California City Disputes High Debt Burden Audit by State

The state auditor cites the city of Lodi’s debt burden as 112 percent, but the city manager says the audit miscalculated certain contracts as debt and believes the city has a 36 percent debt ratio, which puts it in the low-risk category.

(TNS) — The City of Lodi carries a higher debt burden than most other California cities, according to a recent report released by the California State Auditor’s office ranking the fiscal health of 471 cities across the state. However, Lodi City Manager Steve Schwabauer says that a closer look reveals that the city’s financial situation isn’t as dire as the audit suggests.

The auditor’s public dashboard contains information about a city’s revenues and expenditures related to its long-standing fiscal obligations, rating each city from high to low risk for fiscal distress.

Lodi was grouped in the high-risk category along with 94 other cities. According to the auditor’s assessment, Lodi is believed to be struggling under its debt burden, which could strain the city’s financial resources used to provide essential services to its residents, especially if revenues decline.

The date collected by the state auditor cites the city’s debt burden as 112% — meaning the city's revenues are substantially burdened by debt — for the 2016-17 fiscal year.

The state auditor’s office looked at 10 financial indicators — including reserves, revenue trends, and debt burden — to assess a city’s ability to pay its bills in the short and long term, and graded cities on those indicators from zero to 100 points.

Schwabauer believes the debt collection tool created by the state auditor does not accurately judge the city’s debt burden because the tool grouped the city’s long-term pay contracts with the Northern California Power Agency as debt. He noted that because the life of the contract between the city and the NCPA is over 30 years, the state auditor categorized the contract as a long-standing fiscal obligation, which put Lodi in the high-risk category.

“We have long-term pay contracts with NCPA for power plants that are categorized as debt. However, they are also operations costs because paying the debt also pays for the power provided through ownership of the power production assets,” Schwabauer said.

He added that if the tool had calculated the general fund revenues to its debt obligations, the debt calculation for the 2016-17 fiscal year would have a 36% debt ratio that would put Lodi in the low-risk category.

“The auditor's tool is a bit too blunt to take in all of the factors that may be unique to a particular city,” he said.

Among the 10 factors used to assess a city’s financial health, the state auditor ranked Lodi as a high risk for its future pension costs and its debt burden.

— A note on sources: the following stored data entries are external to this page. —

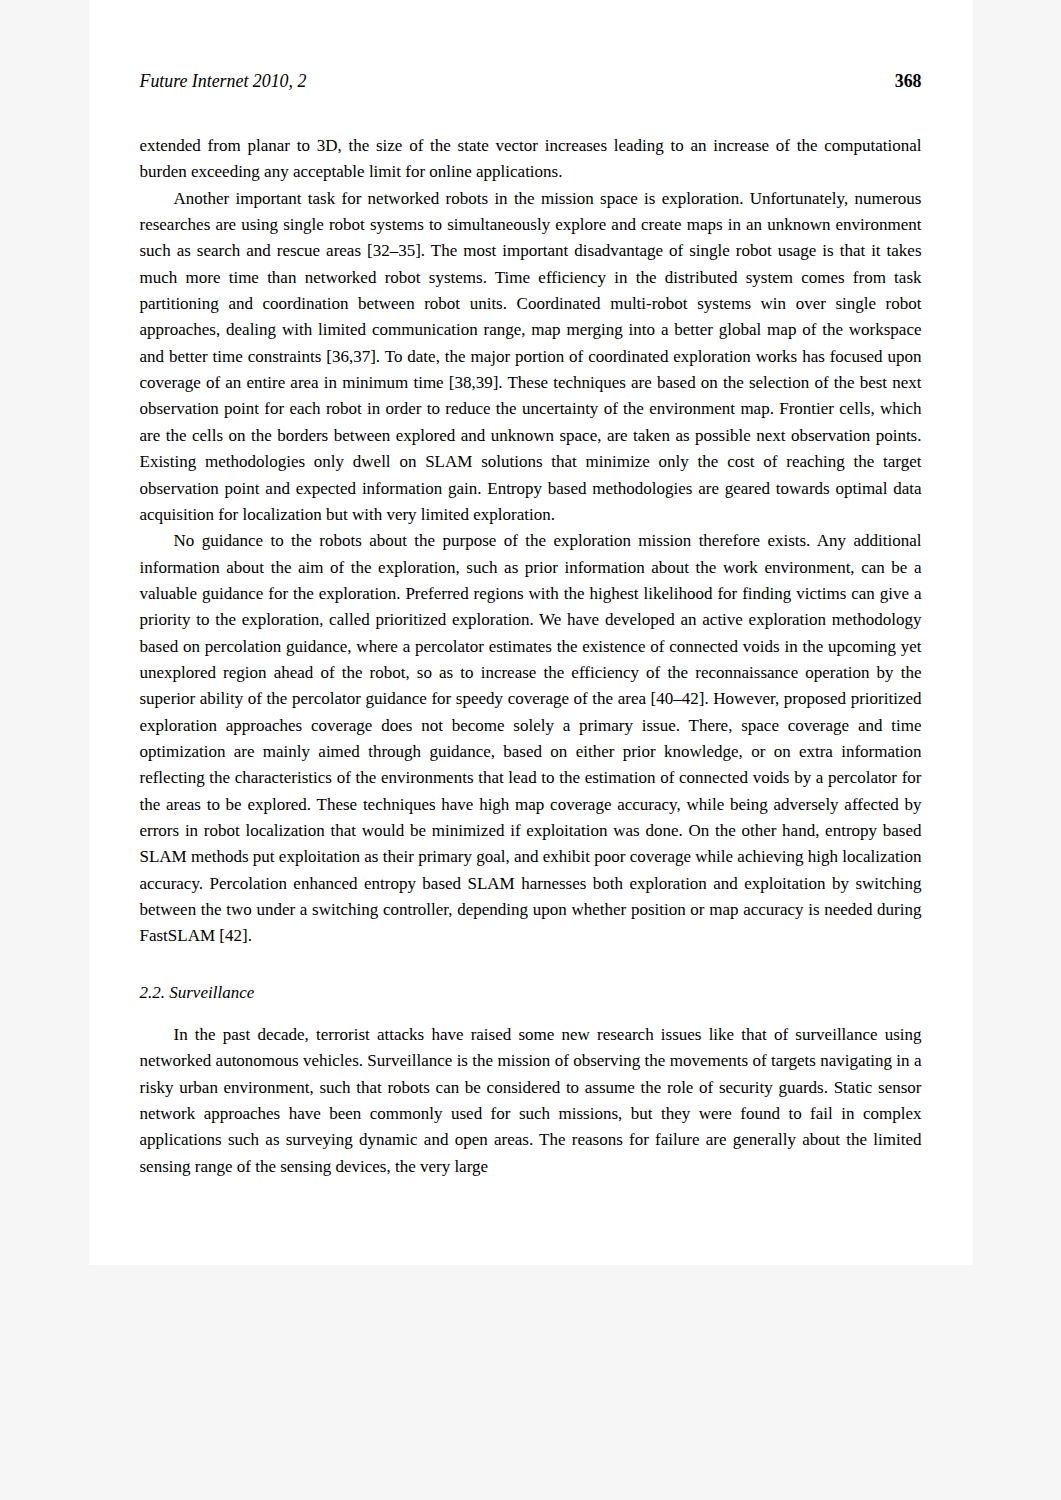Future Internet 2010, 2
368
extended from planar to 3D, the size of the state vector increases leading to an increase of the computational burden exceeding any acceptable limit for online applications.
Another important task for networked robots in the mission space is exploration. Unfortunately, numerous researches are using single robot systems to simultaneously explore and create maps in an unknown environment such as search and rescue areas [32–35]. The most important disadvantage of single robot usage is that it takes much more time than networked robot systems. Time efficiency in the distributed system comes from task partitioning and coordination between robot units. Coordinated multi-robot systems win over single robot approaches, dealing with limited communication range, map merging into a better global map of the workspace and better time constraints [36,37]. To date, the major portion of coordinated exploration works has focused upon coverage of an entire area in minimum time [38,39]. These techniques are based on the selection of the best next observation point for each robot in order to reduce the uncertainty of the environment map. Frontier cells, which are the cells on the borders between explored and unknown space, are taken as possible next observation points. Existing methodologies only dwell on SLAM solutions that minimize only the cost of reaching the target observation point and expected information gain. Entropy based methodologies are geared towards optimal data acquisition for localization but with very limited exploration.
No guidance to the robots about the purpose of the exploration mission therefore exists. Any additional information about the aim of the exploration, such as prior information about the work environment, can be a valuable guidance for the exploration. Preferred regions with the highest likelihood for finding victims can give a priority to the exploration, called prioritized exploration. We have developed an active exploration methodology based on percolation guidance, where a percolator estimates the existence of connected voids in the upcoming yet unexplored region ahead of the robot, so as to increase the efficiency of the reconnaissance operation by the superior ability of the percolator guidance for speedy coverage of the area [40–42]. However, proposed prioritized exploration approaches coverage does not become solely a primary issue. There, space coverage and time optimization are mainly aimed through guidance, based on either prior knowledge, or on extra information reflecting the characteristics of the environments that lead to the estimation of connected voids by a percolator for the areas to be explored. These techniques have high map coverage accuracy, while being adversely affected by errors in robot localization that would be minimized if exploitation was done. On the other hand, entropy based SLAM methods put exploitation as their primary goal, and exhibit poor coverage while achieving high localization accuracy. Percolation enhanced entropy based SLAM harnesses both exploration and exploitation by switching between the two under a switching controller, depending upon whether position or map accuracy is needed during FastSLAM [42].
2.2. Surveillance
In the past decade, terrorist attacks have raised some new research issues like that of surveillance using networked autonomous vehicles. Surveillance is the mission of observing the movements of targets navigating in a risky urban environment, such that robots can be considered to assume the role of security guards. Static sensor network approaches have been commonly used for such missions, but they were found to fail in complex applications such as surveying dynamic and open areas. The reasons for failure are generally about the limited sensing range of the sensing devices, the very large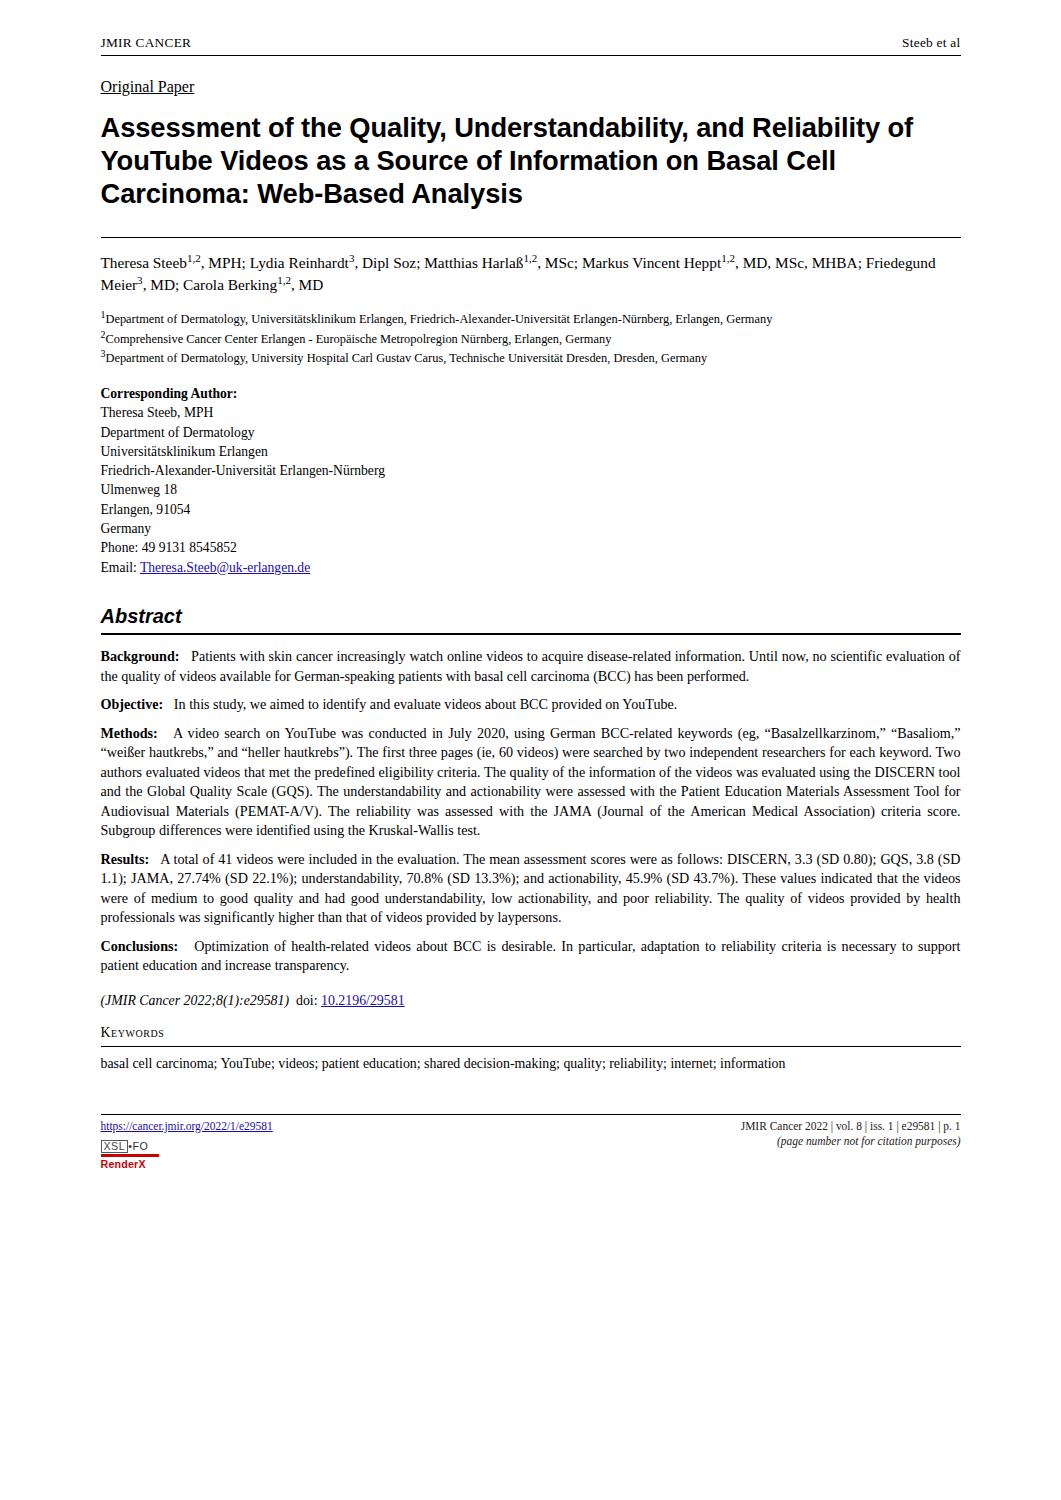JMIR Cancer Steeb et al
Original Paper
Assessment of the Quality, Understandability, and Reliability of YouTube Videos as a Source of Information on Basal Cell Carcinoma: Web-Based Analysis
Theresa Steeb1,2, MPH; Lydia Reinhardt3, Dipl Soz; Matthias Harlaß1,2, MSc; Markus Vincent Heppt1,2, MD, MSc, MHBA; Friedegund Meier3, MD; Carola Berking1,2, MD
1Department of Dermatology, Universitätsklinikum Erlangen, Friedrich-Alexander-Universität Erlangen-Nürnberg, Erlangen, Germany
2Comprehensive Cancer Center Erlangen - Europäische Metropolregion Nürnberg, Erlangen, Germany
3Department of Dermatology, University Hospital Carl Gustav Carus, Technische Universität Dresden, Dresden, Germany
Corresponding Author:
Theresa Steeb, MPH
Department of Dermatology
Universitätsklinikum Erlangen
Friedrich-Alexander-Universität Erlangen-Nürnberg
Ulmenweg 18
Erlangen, 91054
Germany
Phone: 49 9131 8545852
Email: Theresa.Steeb@uk-erlangen.de
Abstract
Background: Patients with skin cancer increasingly watch online videos to acquire disease-related information. Until now, no scientific evaluation of the quality of videos available for German-speaking patients with basal cell carcinoma (BCC) has been performed.
Objective: In this study, we aimed to identify and evaluate videos about BCC provided on YouTube.
Methods: A video search on YouTube was conducted in July 2020, using German BCC-related keywords (eg, “Basalzellkarzinom,” “Basaliom,” “weißer hautkrebs,” and “heller hautkrebs”). The first three pages (ie, 60 videos) were searched by two independent researchers for each keyword. Two authors evaluated videos that met the predefined eligibility criteria. The quality of the information of the videos was evaluated using the DISCERN tool and the Global Quality Scale (GQS). The understandability and actionability were assessed with the Patient Education Materials Assessment Tool for Audiovisual Materials (PEMAT-A/V). The reliability was assessed with the JAMA (Journal of the American Medical Association) criteria score. Subgroup differences were identified using the Kruskal-Wallis test.
Results: A total of 41 videos were included in the evaluation. The mean assessment scores were as follows: DISCERN, 3.3 (SD 0.80); GQS, 3.8 (SD 1.1); JAMA, 27.74% (SD 22.1%); understandability, 70.8% (SD 13.3%); and actionability, 45.9% (SD 43.7%). These values indicated that the videos were of medium to good quality and had good understandability, low actionability, and poor reliability. The quality of videos provided by health professionals was significantly higher than that of videos provided by laypersons.
Conclusions: Optimization of health-related videos about BCC is desirable. In particular, adaptation to reliability criteria is necessary to support patient education and increase transparency.
(JMIR Cancer 2022;8(1):e29581) doi: 10.2196/29581
Keywords
basal cell carcinoma; YouTube; videos; patient education; shared decision-making; quality; reliability; internet; information
https://cancer.jmir.org/2022/1/e29581
XSL•FO RenderX
JMIR Cancer 2022 | vol. 8 | iss. 1 | e29581 | p. 1
(page number not for citation purposes)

The auditor’s office said it worked with a seven-member advisory panel “made up of experts in municipal fiscal health” in coming up with its financial risk assessment.

Schwabauer said the 2017 data does not account for the measures the city has taken to address its unfunded pension obligations, including the creation of a pension stabilization fund that totaled around $10 million as of last June.

“We agree with the overall assessment that Lodi needs to be mindful of its CalPERS obligations. The City has been consistently clear that pension obligations are a concern and we will continue to work to address them,” he said.

©2019 the Lodi News-Sentinel (Lodi, Calif.). Distributed by Tribune Content Agency, LLC.